Jim Killock, executive director of ORG called the government’s behaviour “reckless”. 

“We have a ‘world beating’ unlawful Test and Trace programme,” he said. 

“A crucial element in the fight against the pandemic is mutual trust between the public and the government, which is undermined by their operating the programme without basic privacy safeguards.”

Ravi Naik, legal director of the data rights agency AWO, instructed to act on behalf of ORG, said that failing to carry out the “appropriate assessment” meant all data collected is “tainted”.

“These legal requirements are more than just a tick-box compliance exercise,” he said.

“They ensure that risks are mitigated before processing occurs, to preserve the integrity of the system. Instead, we have a rushed-out system, seemingly compromised by unsafe processing practices.”

A DHSC spokesperson said: “There is no evidence of data being used unlawfully.

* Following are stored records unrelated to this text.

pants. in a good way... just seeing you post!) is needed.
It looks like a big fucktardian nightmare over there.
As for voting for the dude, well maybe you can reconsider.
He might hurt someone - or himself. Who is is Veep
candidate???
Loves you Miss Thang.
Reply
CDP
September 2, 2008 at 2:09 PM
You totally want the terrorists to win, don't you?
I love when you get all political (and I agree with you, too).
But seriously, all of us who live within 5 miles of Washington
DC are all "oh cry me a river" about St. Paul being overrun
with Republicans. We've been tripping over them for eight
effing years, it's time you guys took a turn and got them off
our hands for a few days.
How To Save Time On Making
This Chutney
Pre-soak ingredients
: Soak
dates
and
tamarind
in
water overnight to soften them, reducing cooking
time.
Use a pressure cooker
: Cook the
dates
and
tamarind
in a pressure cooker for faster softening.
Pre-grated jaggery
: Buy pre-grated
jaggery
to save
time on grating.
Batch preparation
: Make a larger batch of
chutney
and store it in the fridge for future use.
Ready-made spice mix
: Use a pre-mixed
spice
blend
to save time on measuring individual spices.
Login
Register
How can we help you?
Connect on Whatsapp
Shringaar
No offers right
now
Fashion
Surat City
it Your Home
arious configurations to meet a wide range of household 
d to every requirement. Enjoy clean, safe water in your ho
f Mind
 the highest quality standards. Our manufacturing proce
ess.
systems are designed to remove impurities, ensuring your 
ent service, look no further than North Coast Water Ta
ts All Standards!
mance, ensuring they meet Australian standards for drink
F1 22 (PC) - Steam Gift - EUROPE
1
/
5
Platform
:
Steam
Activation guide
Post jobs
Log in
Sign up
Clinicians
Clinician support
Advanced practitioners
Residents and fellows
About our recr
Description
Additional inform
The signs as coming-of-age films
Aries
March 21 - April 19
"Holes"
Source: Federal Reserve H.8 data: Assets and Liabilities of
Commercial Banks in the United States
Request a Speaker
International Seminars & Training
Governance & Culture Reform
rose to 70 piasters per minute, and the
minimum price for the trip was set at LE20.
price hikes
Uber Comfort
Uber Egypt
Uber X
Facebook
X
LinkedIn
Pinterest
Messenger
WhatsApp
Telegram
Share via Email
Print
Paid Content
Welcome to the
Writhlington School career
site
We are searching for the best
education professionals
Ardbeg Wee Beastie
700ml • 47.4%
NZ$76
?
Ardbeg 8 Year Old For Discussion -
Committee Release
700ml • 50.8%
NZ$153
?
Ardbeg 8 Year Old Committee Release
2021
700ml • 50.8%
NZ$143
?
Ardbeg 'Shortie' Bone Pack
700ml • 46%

“NHS Test and Trace is committed to the highest ethical and data governance standards – collecting, using, and retaining data to fight the virus and save lives, while taking full account of all relevant legal obligations.

“We have rapidly created a large-scale test and trace system in response to this unprecedented pandemic.

“The programme is able to offer a test to anyone who needs one and trace the contacts of those who test positive, to stop the spread of the virus.”